The AfDB estimates around USD 35-47bn is needed annually in Africa to spend on road, rail, air and port infrastructure, with most (80%) allocated to maintenance and rehabilitation of existing infrastructure, which has become outdated and inefficient. Globally, investors allocated a record high of USD 85bn to infrastructure funds in 2018, and the positive momentum is expected to continue into 2019 (Source: Preqin).

Financing

As it stands, DFIs together with national governments finance the bulk (70%) of infrastructure investment in Africa. China provided 24% of the funds raised for infrastructure on the continent in 2017. Outside of these investors, participants in the asset class in Africa are few and far between, with the private sector making up less than 3% (Source: ICA Infrastructure Financing Trends 2017).

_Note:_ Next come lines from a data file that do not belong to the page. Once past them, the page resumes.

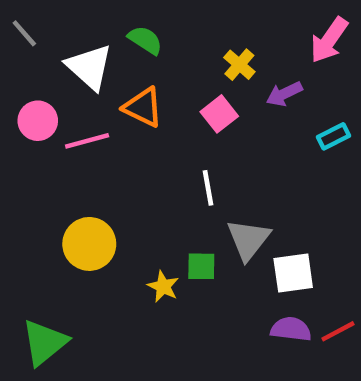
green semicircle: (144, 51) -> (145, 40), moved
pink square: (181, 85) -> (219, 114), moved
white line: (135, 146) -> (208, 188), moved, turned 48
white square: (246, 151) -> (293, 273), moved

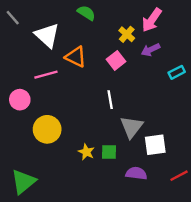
green semicircle: (145, 40) -> (86, 13), moved
pink arrow: (329, 40) -> (152, 20), moved
pink circle: (38, 121) -> (20, 100), moved
green square: (201, 266) -> (109, 152), moved
purple semicircle: (291, 329) -> (136, 173), moved

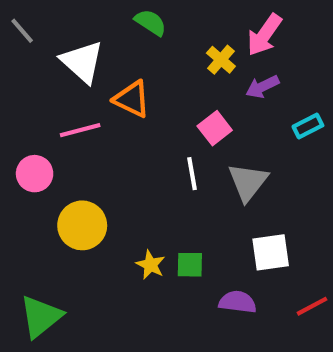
pink square: (116, 60) -> (215, 128), moved
gray triangle: (131, 127) -> (248, 182), moved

However, the infrastructure investment gap is substantial and African governments don’t have the budgets to support the required level of investment. Many African governments generate relatively low tax revenue, which is traditionally a good source of financing for long-term projects such as infrastructure, due to the stability of such income. Many generate the bulk of their revenue via royalties on oil and other commodity exports. As a result, the drop in the commodity cycle over the past few years has caused governments to delay infrastructure investment.

Some of the barriers to private sector involvement in infrastructure include currency risk for international investors and uncertain legal and regulatory frameworks, often exacerbated by corruption.

Some of the barriers to private sector involvement in infrastructure include currency risk for international investors and uncertain legal and regulatory frameworks, often exacerbated by corruption. Additionally, the lack of skill and experience in project planning and preparation means that many viable and necessary projects won’t reach bankability, the stage of development at which private lenders and investors are willing to come on board.